:: SUPPLIED TEXT

Reputation: 130
Whenever I try to scrape Eastleigh website it does everything it needs to do. it goes to the URL, auto clicks "Advanced Settings" Writes in the decision date clicks search and gets all the href links but when it TRIES to go to them it fails... Why? All it needs to do is click the href links but it won't ;-;
Can someone help fix this please?
Code:
import sys
import time
import config
import datetime
from selenium import webdriver
print("1. Custom Date")
print("2. Last Week")
choice = input("#: ")
if choice == "1":
print("Start Example: 1/8/2018")
startDate = input("Start Date: ")
print("Stop Example: 30/8/2018")
stopDate = input("Stop Date: ")
elif choice == "2":
sd = str(datetime.datetime.today().day) # Gets day of the month
sm = str(datetime.datetime.today().month) # Gets month of the year
sy = str(datetime.datetime.today().year) # Gets year
nsd = int(sd) # Turns string variable "sd" into an integer
startDate = "%s/%s/%s" % (nsd-7, sm, sy) # Makes a new date string. Minus 7 off of the original date to go back 1 week
stopDate = "%s/%s/%s" % (nsd-1, sm, sy) # Makes a new date string. Minus 1 off of the original date, (Minusing 1 was Steve's idea, not mine.)
else:
print("This is not a choice.")
print("Press Enter to exit...")
input("")
sys.exit()
url = "https://planning.eastleigh.gov.uk/s/public-register"
driver = webdriver.Chrome(executable_path=r"C:\Users\Goten\Desktop\chromedriver.exe")

::::

TASK GOAL → Write the next part of the forum post about scraping the Eastleigh planning site, starting right after its last line of code.

:: DATASET

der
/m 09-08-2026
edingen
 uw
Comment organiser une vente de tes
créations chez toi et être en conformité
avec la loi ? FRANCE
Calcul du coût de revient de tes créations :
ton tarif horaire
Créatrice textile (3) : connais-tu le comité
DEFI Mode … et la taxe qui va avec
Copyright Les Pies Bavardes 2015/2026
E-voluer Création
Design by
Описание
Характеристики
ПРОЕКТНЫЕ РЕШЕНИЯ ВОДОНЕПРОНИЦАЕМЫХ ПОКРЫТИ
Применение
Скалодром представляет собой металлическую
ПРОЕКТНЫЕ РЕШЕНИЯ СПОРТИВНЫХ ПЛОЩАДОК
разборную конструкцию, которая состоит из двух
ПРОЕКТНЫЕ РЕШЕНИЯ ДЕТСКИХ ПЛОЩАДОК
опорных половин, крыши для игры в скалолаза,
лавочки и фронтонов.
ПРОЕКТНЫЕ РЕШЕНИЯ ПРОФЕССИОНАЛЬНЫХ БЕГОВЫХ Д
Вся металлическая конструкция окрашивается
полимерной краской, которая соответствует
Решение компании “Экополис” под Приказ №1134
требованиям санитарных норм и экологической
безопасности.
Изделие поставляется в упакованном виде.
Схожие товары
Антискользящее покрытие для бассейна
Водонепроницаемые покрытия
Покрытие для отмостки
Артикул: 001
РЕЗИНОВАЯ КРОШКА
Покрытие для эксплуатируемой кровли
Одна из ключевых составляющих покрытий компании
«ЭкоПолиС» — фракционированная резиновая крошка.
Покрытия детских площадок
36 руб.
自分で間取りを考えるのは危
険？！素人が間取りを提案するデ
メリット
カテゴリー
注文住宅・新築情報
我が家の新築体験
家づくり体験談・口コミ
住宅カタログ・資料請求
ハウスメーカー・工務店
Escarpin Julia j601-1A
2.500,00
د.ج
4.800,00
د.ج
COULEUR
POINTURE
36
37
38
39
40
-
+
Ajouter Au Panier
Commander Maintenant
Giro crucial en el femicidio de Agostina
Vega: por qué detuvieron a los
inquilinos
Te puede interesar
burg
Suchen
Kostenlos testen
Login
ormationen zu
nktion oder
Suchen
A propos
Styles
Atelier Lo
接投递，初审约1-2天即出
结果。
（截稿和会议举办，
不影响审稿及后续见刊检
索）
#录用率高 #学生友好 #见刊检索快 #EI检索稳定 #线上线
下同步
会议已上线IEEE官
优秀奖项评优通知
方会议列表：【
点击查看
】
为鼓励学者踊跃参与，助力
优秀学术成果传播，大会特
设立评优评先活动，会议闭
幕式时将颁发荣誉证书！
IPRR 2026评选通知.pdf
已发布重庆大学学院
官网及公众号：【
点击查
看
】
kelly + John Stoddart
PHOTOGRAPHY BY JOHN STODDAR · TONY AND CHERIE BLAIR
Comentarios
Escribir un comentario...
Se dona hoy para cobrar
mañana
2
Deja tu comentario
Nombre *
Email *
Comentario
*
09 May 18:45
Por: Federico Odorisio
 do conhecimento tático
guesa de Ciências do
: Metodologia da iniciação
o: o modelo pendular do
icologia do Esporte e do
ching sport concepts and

::::

EXERCISE OUTPUT →
driver.get(url)
time.sleep(2)
driver.find_element_by_xpath("(//li[@class='slds-tabs_default__item'])[1]").click()
driver.find_element_by_id("728:0").click() # This changes for some reason... I cannot quite find a way to make it stay the same...
driver.find_element_by_id("728:0").send_keys(startDate)
driver.find_element_by_id("744:0").click() # This also changes
driver.find_element_by_id("744:0").send_keys(stopDate)
driver.find_element_by_xpath("(//button[@name='submit'])[2]").click()
time.sleep(2)
driver.find_element_by_xpath("//*[text()='View More']").click()
result = []
elements = driver.find_elements_by_css_selector(".slds-truncate a")
links = [link.get_attribute("href") for link in elements]
result.extend(links)
print(result)
for link in result:
result.remove(link)
driver.get(link)
for i in range(1):
div = driver.find_element_by_id("slds-form-element__group").text
log = open("log.txt", "a")
log.write(div + "\n")
log.write("\n")
#driver.close()
Output:
[8520:11412:0926/001704.487:ERROR:install_util.cc(603)] Failed to read HKLM\SOFTWARE\Policies\Google\Chrome\MachineLevelUserCloudPolicyEnrollmentToken: The system cannot find the file specified. (0x2)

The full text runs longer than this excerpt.